However, rather than retreating back into focused identity politics, resistance in this context means connecting the plight of the Rohingya to global struggles, the context of which is needed in order to address any particular situation. Older, national, identity-based struggles like those you mention are less persuasive in a globalized world. All of this is especially relevant as Myanmar sets up its first stock exchange and prepares to enter the global capitalist system.
 In other words, the way to help the Rohingyas is to say- 'the problem isn't a bunch of Al Qaida type diaspora nutjobs whom regional powers could agree to capture and lock up. No. The real problem is that the Rohingyas are fighting against Globalised Capitalism. They aint Osama bin Ladin type nutters- whom the Saudis have shown the world how to tame- but rather Pol Pot type nutters who can't be tamed at all (since drone strikes are counter productive)save by an invasion and extermination campaign.
In globalization as such, when the nation states are working in the interest of global capital, democracy is reduced to body counting, which often works against educated judgments. The state is trapped in the demands of finance capital. Resistance must know about financial regulation in order to demand it. This is bloodless resistance, and it has to be learned. We must produce knowledge of these seemingly abstract globalized systems so that we can challenge the social violence of unregulated capitalism.
So Spivak is saying that guys with PhDs in Fintech who have worked for Hedge Funds should be our tutors. She herself, being ignorant of Economics, can't do or say anything useful.
B.E.: What are the implications when the promotion of human rights is left to what you have called “self-appointed entrepreneurs” and philanthropists, from individuals such as Bill Gates onto organizations like the World Bank, who have a very particular conception of rights and the “rule of law?”
G.C.S.: It is just that there be law, but law is not justice.
Why is it 'just' that the law exist? The greater part of our lives involve interactions which are not justiciable- yet, we recognise that they must be just.
The passing of a law and the proof of its existence is not enough to assure effective resistance to oppression.
So the existence of the law is not in fact a requirement for Justice to obtain.
Some of the gravest violations of rights have occurred within legal frameworks. And, if that law governs a society never trained in what Michel Foucault would call “the practice of freedom,” it is there to be enforced by force alone, and the ones thus forced will find better and better loopholes around it.
Sheer nonsense! Laws don't govern a Society, people do. What Foucault called 'the practice of freedom' is utter shite- it involves having unprotected sex in bath-houses and, as the slogan had it, 'dying of ignorance'. What possible benefit can any Society derive by harkening to a moral imbecilie who says stuff like-  Freedom is the ontological condition of ethics; but ethics is the deliberate form assumed by freedom”.  Historically, we know that a lot of teachers of Ethics were slaves. We also know that enslaved people often had superior morality to their oppressors. Consider the Zoroastrian in Nineteenth Century Iran. Though condemned as 'impure' (najis) their high moral worth was recognised by their oppressors and so, when given the opportunity, they could thrive in business.
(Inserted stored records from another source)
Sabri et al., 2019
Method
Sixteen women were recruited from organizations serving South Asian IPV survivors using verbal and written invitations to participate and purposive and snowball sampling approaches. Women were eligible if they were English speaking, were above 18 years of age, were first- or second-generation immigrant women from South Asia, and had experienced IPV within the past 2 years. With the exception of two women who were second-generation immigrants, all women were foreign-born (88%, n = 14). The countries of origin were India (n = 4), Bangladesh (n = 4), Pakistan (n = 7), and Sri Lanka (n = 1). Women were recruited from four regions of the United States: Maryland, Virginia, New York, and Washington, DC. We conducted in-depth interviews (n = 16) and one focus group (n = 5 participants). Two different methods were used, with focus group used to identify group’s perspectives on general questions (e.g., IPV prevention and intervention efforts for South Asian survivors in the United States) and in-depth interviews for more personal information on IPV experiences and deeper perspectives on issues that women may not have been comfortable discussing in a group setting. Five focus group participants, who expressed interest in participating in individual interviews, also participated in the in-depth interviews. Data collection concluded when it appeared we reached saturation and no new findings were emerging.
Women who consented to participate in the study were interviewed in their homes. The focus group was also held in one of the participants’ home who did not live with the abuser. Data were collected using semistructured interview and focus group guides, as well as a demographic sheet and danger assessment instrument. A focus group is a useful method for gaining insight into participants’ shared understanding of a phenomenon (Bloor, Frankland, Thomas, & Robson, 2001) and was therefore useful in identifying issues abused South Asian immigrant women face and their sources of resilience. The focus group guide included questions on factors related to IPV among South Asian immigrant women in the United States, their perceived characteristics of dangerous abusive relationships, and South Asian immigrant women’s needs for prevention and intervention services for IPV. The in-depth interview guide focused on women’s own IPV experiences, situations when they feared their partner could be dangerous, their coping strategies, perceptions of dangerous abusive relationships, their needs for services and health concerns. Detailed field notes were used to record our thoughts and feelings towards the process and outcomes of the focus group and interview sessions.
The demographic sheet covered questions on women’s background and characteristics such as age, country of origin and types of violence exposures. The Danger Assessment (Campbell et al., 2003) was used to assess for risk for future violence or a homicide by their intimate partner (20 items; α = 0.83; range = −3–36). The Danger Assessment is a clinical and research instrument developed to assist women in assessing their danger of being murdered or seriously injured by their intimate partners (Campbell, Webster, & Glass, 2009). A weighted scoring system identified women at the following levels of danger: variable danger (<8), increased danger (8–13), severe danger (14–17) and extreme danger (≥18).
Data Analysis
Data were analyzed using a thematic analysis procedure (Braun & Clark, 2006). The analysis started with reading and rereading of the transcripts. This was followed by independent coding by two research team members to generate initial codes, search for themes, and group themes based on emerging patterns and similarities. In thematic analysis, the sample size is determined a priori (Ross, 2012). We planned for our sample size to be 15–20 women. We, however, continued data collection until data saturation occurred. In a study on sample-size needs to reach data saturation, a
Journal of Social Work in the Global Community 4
The 'Free, White and over 21' Americans were not morally superior to African Americans. Spivak has lived in America for almost 60 years. Why is she quoting the idiot Foucault?

Force does not matter- what matters is expectations about whether or not force will be applied and what the outcome will be. Expectations create Social Reality. Any system can be gamed. Mechanism design is not 'once and for all' but an adaptive, co-evolving, process. We know that 'cognitive biases' mislead our intuitions- that is why we follow regret minimizing, not utility maximising, heuristics. But this means that 'Freedom' is a topology whose knight's tour we forbid ourselves both individually and collectively. It would be stupid to- like Foucault in the bath-house- 'practice' it.
That is why the “intuition” of democracy is so vital when dealing with the poorest of the poor, groups who have come to believe their wretchedness is normal. And when it comes time to starve, they just tighten their nonexistent belts and have to suffer, fatefully accepting this in silence. It’s more than children playing with rocks in the streets. It takes over every aspect of the people’s existence. And yet these people still work, in the blazing heat, for little or next to nothing for wealthy landowners. This is a different kind of poverty.
So Spivak is living in a 'do bigha zamin' fantasy world where the poor starve to death while toiling for wealthy landlords. Yet, she often tells us, she visits rural Birbhum every year. Where are these 'wealthy landlords' in Birbhum? Certainly there are cases of hunger and even starvation. Why don't people simply move somewhere else? Generally, the answer is that an existing entitlement proves illusory. There can be a political angle to this. Politicians promise a dole to keep their vote-bank intact but may have no incentive to deliver. This can happen anywhere. A lot of people in South Italy, who voted for the 5 star Party are now queuing up at Job-centres demanding the 'Basic Income' they were promised. Who knows? Maybe they will get it- briefly.
Against this, we have this glamorization of urban poverty by the wealthier philanthropist and aid agencies. There is always a fascination with the picture-perfect idea of poverty; children playing in open sewers and the rest of it. Of course, such lives are proof of grave social injustice. But top-down philanthropy, with no interest in an education that strengthens the soul, is counterproductive, an assurance that there will be no future resistance, only instant celebrity for the philanthropist.
Where does Spivak think the urban poor comes from? These are the guys who fled starvation in their villages. Clearly, there are economies of scope and scale for effective altruism focused on the urban poor. History has taught us that improving their lot can be incentive compatible and, what's more, lead to endogenous growth.
Agriculture can't sustain a large percentage of the population nor do people want to remain in 'rural imbecility'. Most third world peasants want their children to leave the land. Politicians, on the other hand, want them to stay where they are.
I say “self-appointed” entrepreneurs because there is often little or no regulation placed upon workers in the nongovernmental sector. At best, they are ad hoc workers picking up the slack for a neo-liberal state whose managerial ethos cannot be strong on redistribution, and where structural constitutional resistance by citizens cannot be effective in the face of an unconstituted “rule of law” operating, again, to protect the efficiency of global capital growth. The human rights lobby moves in to shame the state, and in ad hoc ways restores rights. But there is then no democratic follow-up, and these organizations rarely stick around long enough to see that.
Sheer fantasy. Human Rights lobbying has lost all salience. Nobody cares a fart about them anymore. Trade sanctions won't arise under TIFF's human rights clause but will from Trump's selfish stupidity.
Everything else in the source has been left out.